***** Texte source

Bien que certaines sources avancent que dès le IIIe siècle av. J.-C. le roi Ashoka aurait envoyé des missionnaires bouddhistes depuis l’Inde jusque dans la péninsule indochinoise, aucun indice de ces passages n’a été jusqu’à présent découvert sur place[2].
Les premières traces avérées de l’implantation du bouddhisme sont le passage en Chine aux Ve et VIe siècles, de deux moines founanais nommés Mandrasena et Sanghapala qui ont chacun de leur côté traduit des sūtra[3].
Si le royaume du Chenla qui succéda au Fou-nan au VIe siècle et sera supplanté par l’empire khmer au début du IXe siècle est clairement hindouiste, des représentations de Bodhisattva datant des VIIe et VIIIe siècles semblent indiquer que le bouddhisme a perduré durant cette période[4].

**********

= Consigne A =
Recopiez mot pour mot toutes les entrées de suivi de points qui suivent, en omettant les images.

***** Entrées

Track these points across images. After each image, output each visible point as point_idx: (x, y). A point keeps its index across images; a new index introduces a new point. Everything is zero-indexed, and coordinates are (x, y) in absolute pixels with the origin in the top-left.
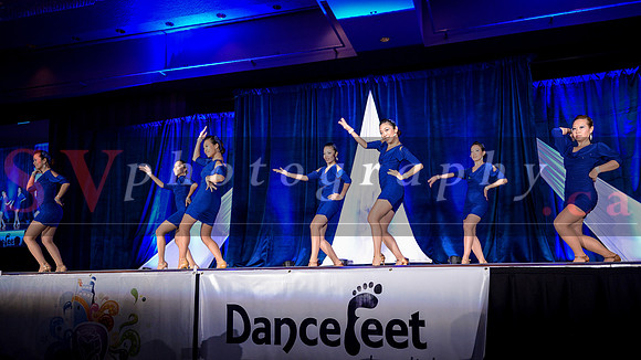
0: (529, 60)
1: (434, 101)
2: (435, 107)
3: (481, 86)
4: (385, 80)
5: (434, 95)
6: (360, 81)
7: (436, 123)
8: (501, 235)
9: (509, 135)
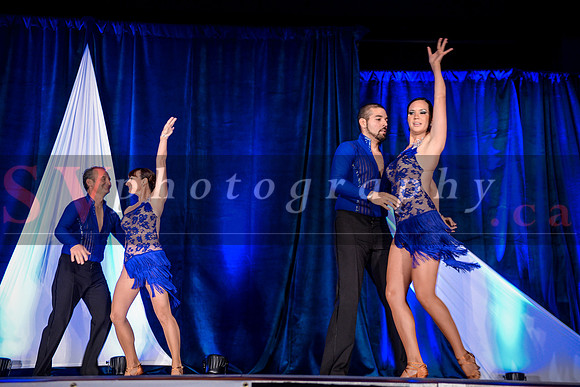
0: (356, 36)
1: (202, 80)
2: (202, 90)
3: (281, 67)
4: (117, 30)
5: (203, 70)
6: (69, 24)
7: (202, 118)
8: (297, 320)
9: (319, 152)
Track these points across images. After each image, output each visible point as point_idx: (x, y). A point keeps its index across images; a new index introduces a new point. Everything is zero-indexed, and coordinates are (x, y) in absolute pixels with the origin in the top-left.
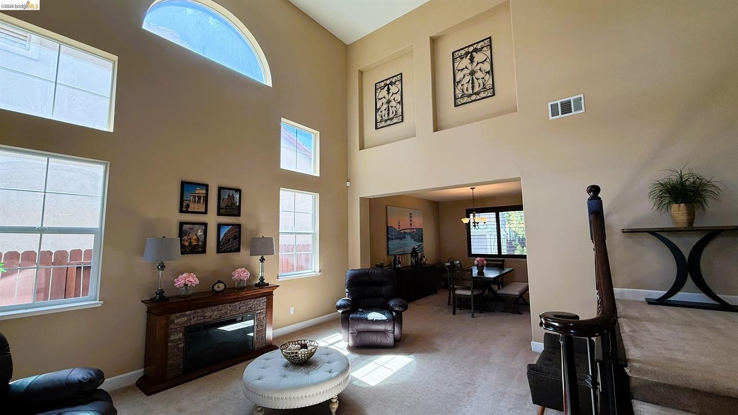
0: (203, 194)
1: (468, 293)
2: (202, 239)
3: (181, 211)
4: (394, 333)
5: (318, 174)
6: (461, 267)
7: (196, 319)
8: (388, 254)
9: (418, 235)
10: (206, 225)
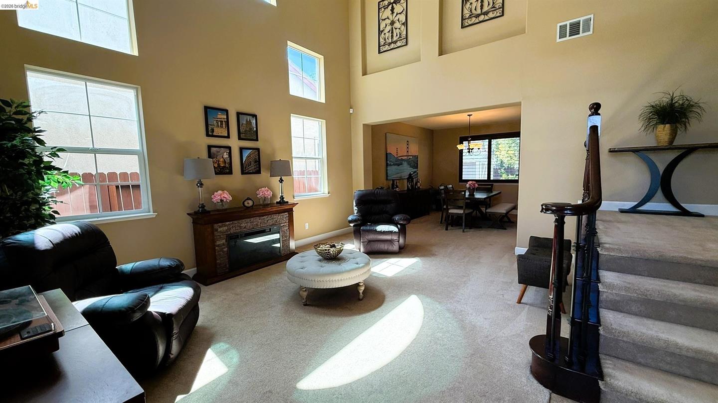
0: (224, 119)
1: (461, 212)
2: (228, 161)
3: (208, 135)
4: (399, 241)
5: (323, 101)
6: (453, 189)
7: (234, 228)
8: (387, 179)
9: (414, 162)
10: (229, 148)
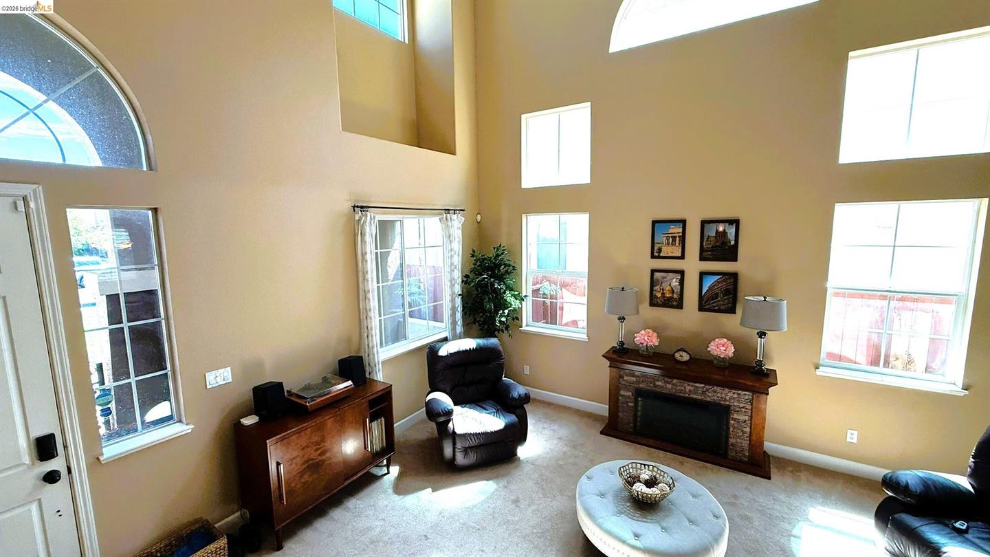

**********

= Consigne B =
Citez intégralement le texte sur les premières traces du bouddhisme dans la péninsule indochinoise, sans y changer un seul mot.

= Résultat attendu A =
Track these points across images. After each image, output each visible point as point_idx: (x, y). A point keeps its index across images; a new index introduces a new point. Everything is zero-indexed, and coordinates are (x, y) in absolute pixels with the origin in the top-left.
0: (529, 60)
1: (434, 101)
2: (435, 107)
3: (481, 86)
4: (385, 80)
5: (434, 95)
6: (360, 81)
7: (436, 123)
8: (501, 235)
9: (509, 135)
0: (356, 36)
1: (202, 80)
2: (202, 90)
3: (281, 67)
4: (117, 30)
5: (203, 70)
6: (69, 24)
7: (202, 118)
8: (297, 320)
9: (319, 152)
Track these points across images. After each image, output each visible point as point_idx: (x, y). A point keeps its index across images; a new index introduces a new point. Everything is zero-indexed, and coordinates are (x, y) in absolute pixels with the origin in the top-left.
0: (203, 194)
1: (468, 293)
2: (202, 239)
3: (181, 211)
4: (394, 333)
5: (318, 174)
6: (461, 267)
7: (196, 319)
8: (388, 254)
9: (418, 235)
10: (206, 225)
0: (224, 119)
1: (461, 212)
2: (228, 161)
3: (208, 135)
4: (399, 241)
5: (323, 101)
6: (453, 189)
7: (234, 228)
8: (387, 179)
9: (414, 162)
10: (229, 148)

= Résultat attendu B =
Bien que certaines sources avancent que dès le IIIe siècle av. J.-C. le roi Ashoka aurait envoyé des missionnaires bouddhistes depuis l’Inde jusque dans la péninsule indochinoise, aucun indice de ces passages n’a été jusqu’à présent découvert sur place[2].
Les premières traces avérées de l’implantation du bouddhisme sont le passage en Chine aux Ve et VIe siècles, de deux moines founanais nommés Mandrasena et Sanghapala qui ont chacun de leur côté traduit des sūtra[3].
Si le royaume du Chenla qui succéda au Fou-nan au VIe siècle et sera supplanté par l’empire khmer au début du IXe siècle est clairement hindouiste, des représentations de Bodhisattva datant des VIIe et VIIIe siècles semblent indiquer que le bouddhisme a perduré durant cette période[4].